Source records:
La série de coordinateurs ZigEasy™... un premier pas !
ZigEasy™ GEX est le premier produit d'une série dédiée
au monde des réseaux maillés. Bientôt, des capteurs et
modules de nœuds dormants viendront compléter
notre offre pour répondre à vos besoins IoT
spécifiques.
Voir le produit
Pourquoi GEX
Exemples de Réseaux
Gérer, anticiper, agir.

## Task item:
Word for word, restate the lines above.

## Solution for this problem:
La série de coordinateurs ZigEasy™... un premier pas !
ZigEasy™ GEX est le premier produit d'une série dédiée
au monde des réseaux maillés. Bientôt, des capteurs et
modules de nœuds dormants viendront compléter
notre offre pour répondre à vos besoins IoT
spécifiques.
Voir le produit
Pourquoi GEX
Exemples de Réseaux
Gérer, anticiper, agir.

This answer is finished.